Likewise, it is misleading to conclude that because everyone within an organization works toward a common goal, and because the organization's members do not document the intra-organizational debt each member owes to another, that it follows that socialism is practiced within the organization. That is fallacious.

 When you go to work for a firm, there is an implicit agreement that not only will the firm pay you what it contractually promises to pay you for your work, but that this arrangement will be one of mutual respect.  The arrangement also promises that both sides will continue to find the arrangement emotionally fulfilling enough for the work relationship to continue. (Job satisfaction is part of the utility you gain from your job, on top of the financial remuneration.)

 If your employers pay the sums they promised but call your nasty epithets and dismiss your concerns, then the fulfillment of the promise to pay you financially does not erase the fact that the value you have brought to the organization is not being reciprocated adequately. Likewise, if your co-workers are abusive toward you and your employers fail to rectify this, then, again, even if you are paid as promised, the value you bring is not being reciprocated adequately. In both cases, if you leave the organization as a result, it is on account of your expectation of reciprocity going unmet.  This is the expectation of reciprocity that is essential to market transactions.

That is hardly altruistic or collectivist.  Auguste Comte, who coined the word altruism, clarified that true social collectivism demands that loyalty and service to one's collective be prioritized above any expectation of reciprocity.
We are born under a load of obligations of every kind, to our predecessors, to our successors, to our contemporaries. After our birth these obligations increase or accumulate, for it is some time before we can return any service. ... However great our efforts, the longest life, well employed, will never enable us to pay back more than a scarcely perceptible part of what we received. And yet only to our condition of complete payment could we be authorized to require reciprocity of services [boldface is mine].
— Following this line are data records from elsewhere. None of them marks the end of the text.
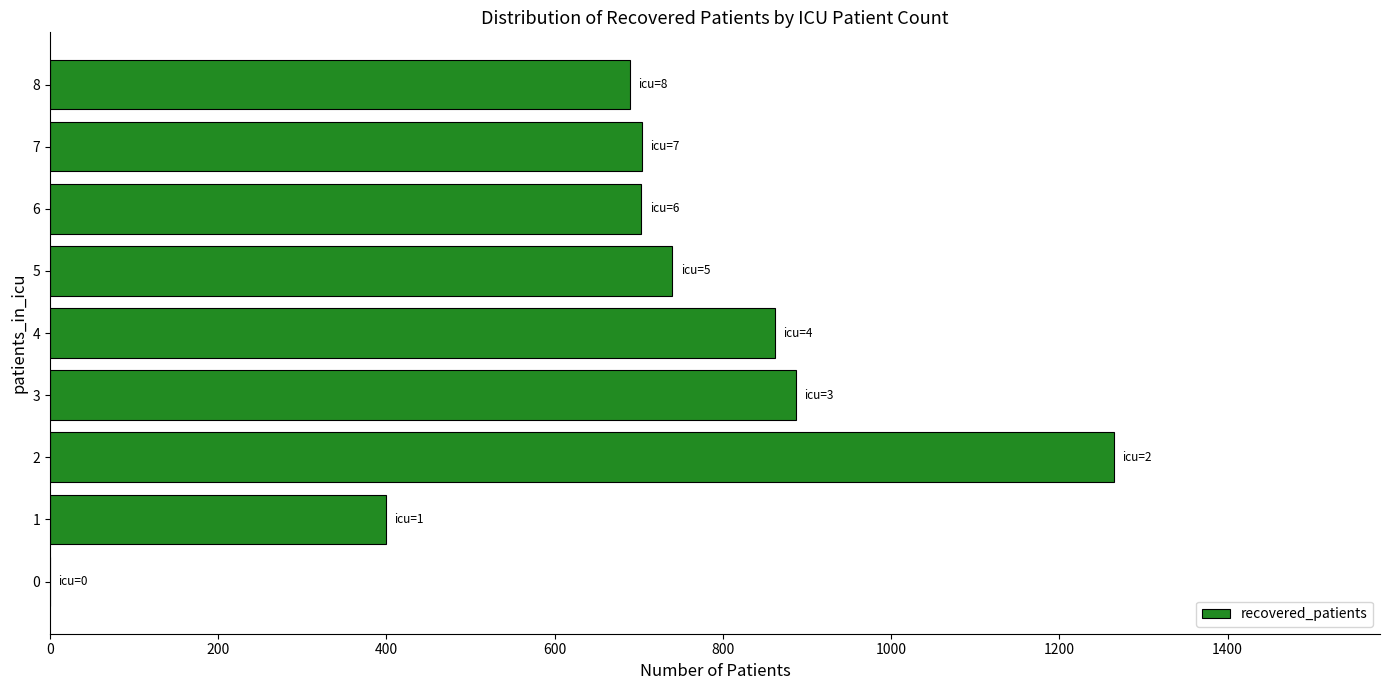

What is the greatest value displayed?

1265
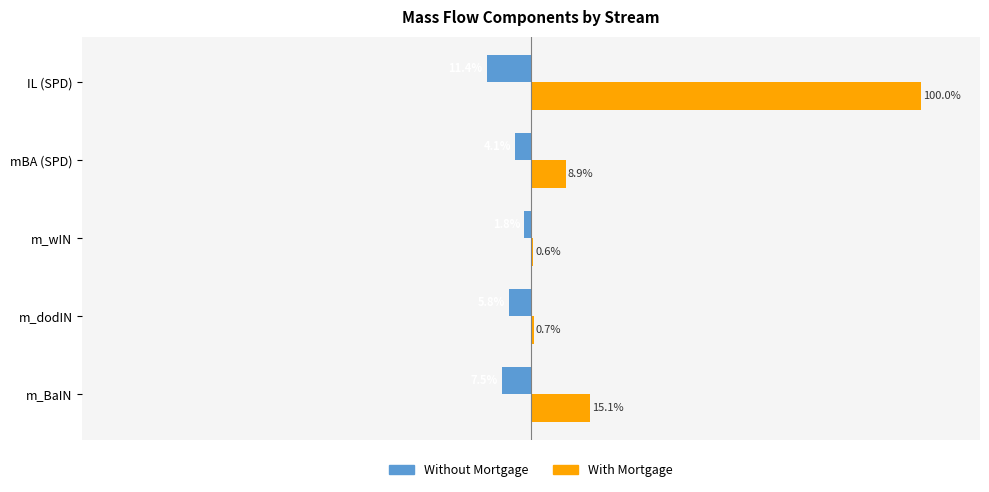

Where is With Mortgage nearest to the value 50?

m_BaIN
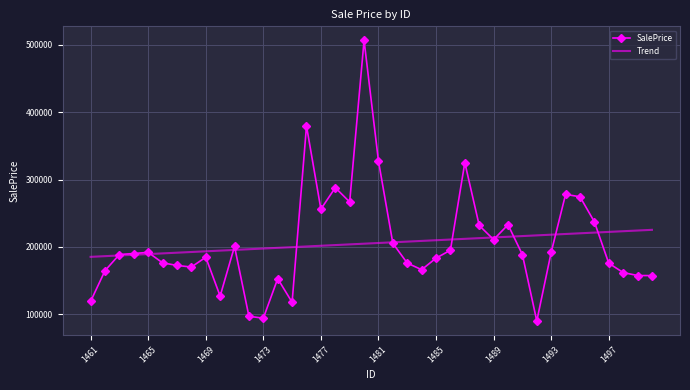

What is the maximum value for Trend?

225415.7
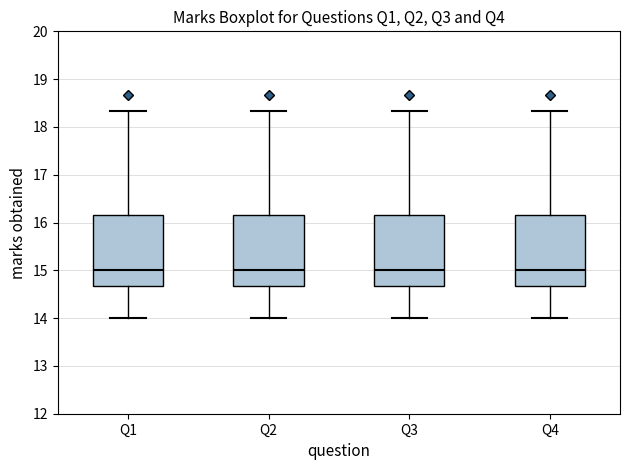

Where does the median line of the box for Q2 sit on the y-axis? The values are not printed on the chart, so give them approximately, as read against the axis.

15.0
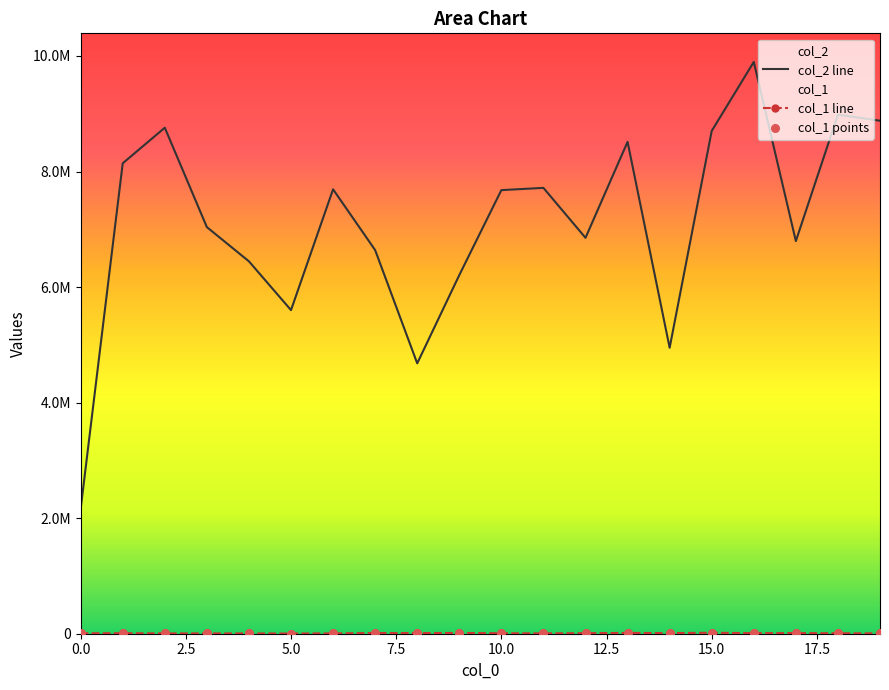

Which series has the widest spread of Y values?

col_2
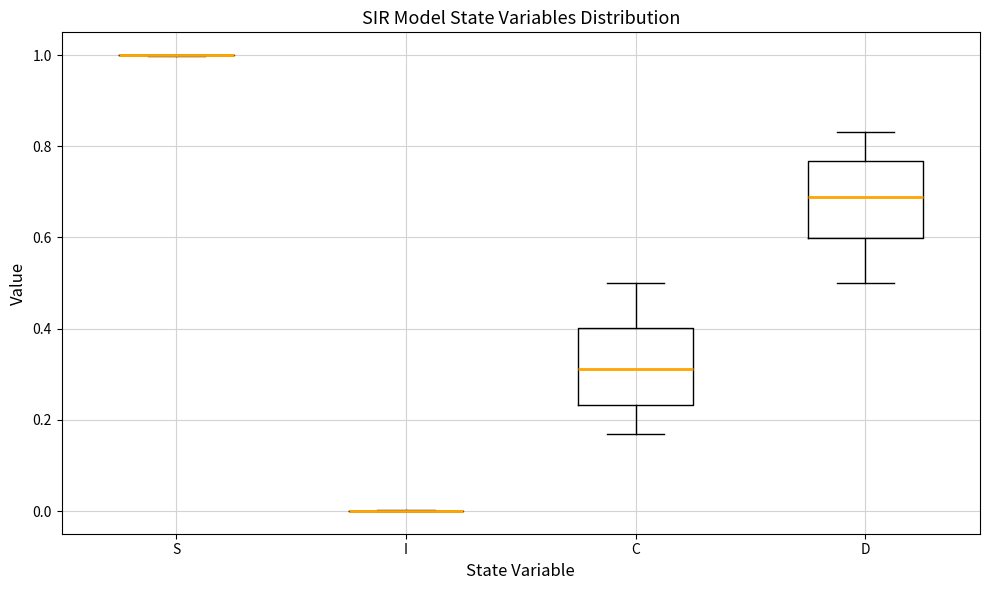

Reading left to right, read every box against the y-axis: the position of its median line, the range the box covers, and the ends of its whiskers. The values are not printed on the chart, so give them approximately, as read against the axis.

S: box collapsed to a line at 1.00, whiskers 1.00 to 1.00
I: box collapsed to a line at 0.00, whiskers 0.00 to 0.00
C: median 0.32, box 0.24 to 0.40, whiskers 0.16 to 0.50
D: median 0.68, box 0.60 to 0.76, whiskers 0.50 to 0.84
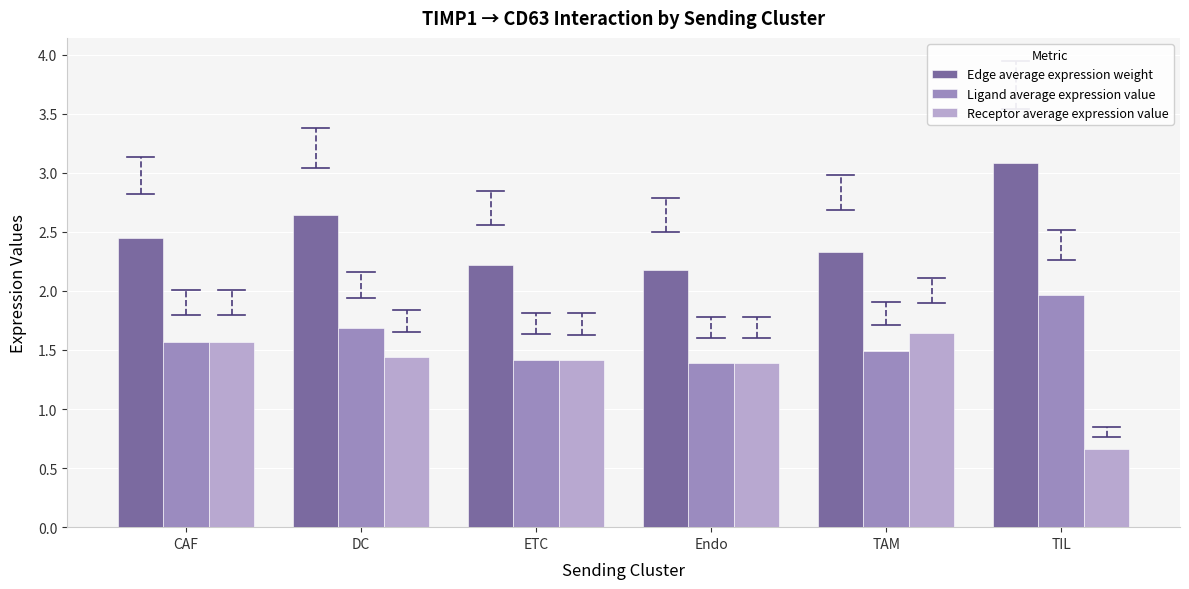

Which category has the highest value in the Ligand average expression value series?

TIL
Recall from this post that the word that Comte used in the original French was réciprocité, the direct French equivalent to reciprocity.

It's not the case that a completely socialist, collectivist, or self-sacrificial orientation -- where reciprocity is not desired or expected -- is, or ought to be, the default for someone in interacting with others. It is healthy when, even as the default, an adult expects a reciprocal exchange of value in interactions with other adults.

 It is more accurate to say that when an adult interacts with adult family members and other adults with whom he or she is familiar, the reciprocal exchange of values is informal and need not be clinically documented or measured in quantifiable units.  That does not alter the fact that a healthy, quasi-capitalist trade in values is involved.  And when this adult interacts with strangers in a more impersonal setting, the impersonal nature of the context serves as the impetus for a formalization of the exchange of values, which is why property deeds, bookkeeping, accounting, contracts, and quantification of values are introduced into the exchange. Mutual trust is a form of reciprocity.  The reciprocity should always be there, even if it is only informal.





On Tuesday, August 18, 2020, I added the quotation from Thomas Sowell.